Issue with dataloader using pin_memory = True

Hello, I’m seeing an odd issue with using the pin_memory = true flag with the dataloader. I’m measuring the time taken to transfer data from the host RAM to GPU memory as follows:

    transfer_time_start = time.time()
    input = input.cuda(args.gpu, non_blocking=False)
    target = target.cuda(args.gpu, non_blocking=False)
    torch.cuda.synchronize()
    transfer_time.update(time.time()-transfer_time_start)

with pin_memory = True in the dataloader, this gives me a transfer time of 0.03 sec, which for a batch size of 256, translates into 25622422434/0.03 = 5.1GB, which is a bit low for my CPU-GPU interconnect (x16, PCIe3) which should deliver ~12GB.

I then tried calling pin_memory() manually on the tensor returned by the enumerate call, as shown below:

for i, (input, target) in enumerate(train_loader):
input = input.pin_memory()
# measure data loading time
data_time.update(time.time() - end)
transfer_time_start = time.time()

    input = input.cuda(args.gpu, non_blocking=False)
    target = target.cuda(args.gpu, non_blocking=False)
    torch.cuda.synchronize()
    transfer_time.update(time.time()-transfer_time_start)

Now the transfer time dropped to 0.014, which translates to ~11GB, which is as expected. Anyone has any ideas why setting pin_memory = True in the data loader may not return a tensor already in pinned memory?

Also attached below are two plots showing the transfer time (green plot) from host memory to the GPU.
This plot shows the transfer time when I call pin_memory manually


You can see that the transfer time stays consistently low.

Whereas this one shows the transfer time without calling pin_memory manually.
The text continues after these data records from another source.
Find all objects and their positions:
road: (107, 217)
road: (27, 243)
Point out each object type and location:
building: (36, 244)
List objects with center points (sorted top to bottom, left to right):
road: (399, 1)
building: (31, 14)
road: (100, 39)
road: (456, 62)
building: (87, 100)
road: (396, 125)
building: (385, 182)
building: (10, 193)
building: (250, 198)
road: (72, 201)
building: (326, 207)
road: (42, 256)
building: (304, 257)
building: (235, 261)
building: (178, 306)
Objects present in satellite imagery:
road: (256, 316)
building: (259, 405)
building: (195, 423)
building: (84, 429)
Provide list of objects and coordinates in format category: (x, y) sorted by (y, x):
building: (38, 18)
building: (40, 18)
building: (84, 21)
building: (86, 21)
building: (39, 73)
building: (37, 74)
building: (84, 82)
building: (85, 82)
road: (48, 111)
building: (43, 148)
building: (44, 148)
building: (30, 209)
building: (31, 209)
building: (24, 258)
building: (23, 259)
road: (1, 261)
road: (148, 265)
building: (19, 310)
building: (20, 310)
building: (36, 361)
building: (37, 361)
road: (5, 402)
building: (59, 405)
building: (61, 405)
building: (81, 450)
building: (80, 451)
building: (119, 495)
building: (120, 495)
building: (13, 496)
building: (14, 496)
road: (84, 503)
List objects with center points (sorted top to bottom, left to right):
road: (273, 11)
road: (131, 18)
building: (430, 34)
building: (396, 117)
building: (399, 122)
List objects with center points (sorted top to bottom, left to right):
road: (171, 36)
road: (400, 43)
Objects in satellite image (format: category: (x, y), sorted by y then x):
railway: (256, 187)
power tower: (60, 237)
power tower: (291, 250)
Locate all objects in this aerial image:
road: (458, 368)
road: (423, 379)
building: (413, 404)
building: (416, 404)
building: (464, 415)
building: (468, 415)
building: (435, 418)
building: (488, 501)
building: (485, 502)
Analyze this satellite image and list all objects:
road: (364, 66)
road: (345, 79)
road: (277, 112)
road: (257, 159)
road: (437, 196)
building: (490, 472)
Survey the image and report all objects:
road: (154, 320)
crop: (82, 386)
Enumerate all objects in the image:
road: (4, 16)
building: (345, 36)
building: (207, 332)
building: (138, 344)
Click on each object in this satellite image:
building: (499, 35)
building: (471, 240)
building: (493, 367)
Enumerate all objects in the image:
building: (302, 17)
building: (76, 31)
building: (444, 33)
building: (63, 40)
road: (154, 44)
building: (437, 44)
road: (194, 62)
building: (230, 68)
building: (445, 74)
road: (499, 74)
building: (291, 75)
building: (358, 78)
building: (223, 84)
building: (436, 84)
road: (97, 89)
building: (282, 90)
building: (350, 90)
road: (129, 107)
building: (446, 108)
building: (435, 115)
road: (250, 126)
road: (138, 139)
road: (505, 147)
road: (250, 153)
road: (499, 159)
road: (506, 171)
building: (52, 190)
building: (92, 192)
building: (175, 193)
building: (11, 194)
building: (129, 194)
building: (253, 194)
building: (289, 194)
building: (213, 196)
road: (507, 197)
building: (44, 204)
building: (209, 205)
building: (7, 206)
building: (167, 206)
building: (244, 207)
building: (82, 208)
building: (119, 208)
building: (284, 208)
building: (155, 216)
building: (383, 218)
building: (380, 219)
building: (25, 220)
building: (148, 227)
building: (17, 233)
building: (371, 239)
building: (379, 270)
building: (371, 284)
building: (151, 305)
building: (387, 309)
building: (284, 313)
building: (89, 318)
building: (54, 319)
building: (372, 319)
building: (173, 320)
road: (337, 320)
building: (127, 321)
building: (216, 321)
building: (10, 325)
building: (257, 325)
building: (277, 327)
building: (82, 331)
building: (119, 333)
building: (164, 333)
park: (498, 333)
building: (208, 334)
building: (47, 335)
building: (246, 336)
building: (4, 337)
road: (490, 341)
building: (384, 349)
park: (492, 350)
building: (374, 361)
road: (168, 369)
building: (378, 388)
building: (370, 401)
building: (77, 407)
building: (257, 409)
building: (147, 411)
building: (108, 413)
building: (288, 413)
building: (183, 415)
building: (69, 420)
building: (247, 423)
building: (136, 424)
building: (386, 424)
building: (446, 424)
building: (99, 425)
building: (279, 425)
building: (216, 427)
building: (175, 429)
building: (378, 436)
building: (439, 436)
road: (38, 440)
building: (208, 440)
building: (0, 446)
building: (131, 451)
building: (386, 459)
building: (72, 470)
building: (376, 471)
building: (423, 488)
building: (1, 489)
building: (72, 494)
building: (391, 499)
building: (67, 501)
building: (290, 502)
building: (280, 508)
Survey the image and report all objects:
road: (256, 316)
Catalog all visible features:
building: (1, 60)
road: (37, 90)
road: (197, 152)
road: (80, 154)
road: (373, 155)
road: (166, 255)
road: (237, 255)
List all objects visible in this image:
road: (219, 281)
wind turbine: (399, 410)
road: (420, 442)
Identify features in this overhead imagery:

Now the transfer time is highly variable and averages to around 0.03 sec
image

1 Like

I can not speak much about the manual approach as I haven’t tried it, but regarding pin_memory=True I observe in practice that it slows done the training at about 2x (compared to False) – tested it in PyTorch 0.4.1 and 1.0 and on two independent machines (one with 1080Ti’s and one with Titan V’s). So, in practice, I abandoned using that. I remember there was a thread where someone mentioned similar observations.

So, it may well be that there’s a bug with pin_memory = True, esp. since you observe that the manual approach results in the expected speed up.

Thanks for the reply. As my experiments confirm, transfer to GPU is significantly faster for data in pinned memory, so it is worth doing it. Issue is that transfer to pinned memory itself costs time, and only saves time overall if it can be parallelized. The data loader seems to be doing this - it spins up a separate thread for transfer to pinned memory when pin_memory flag is set to True. When you call enumerate or next(iter), dataloader waits until a batch is available in pinned_memory so if the processing time on GPU is sufficiently long, then the latency of pinned memory transfer should be hidden, at least partly.

The question is why is transfer to the GPU still slow even though the batch is in pinned memory? One difference between the manual approach and the regular approach (not calling input.pin_memory() manually) is that in the manual approach, the transfer is done over the main thread, while in the regular approach, it is being done on another thread. Does this make a difference?

I can also verify this since I have the same observations were using pin_memory=True and num_workers=1 I see the gpu utilization at ~40% through all the training period but with pin_memory=False and num_workers=4 the gpu utilization is at ~90%. Plus I see my cpu at full utilization since the fans kick in but without pin_memory everything seems fine.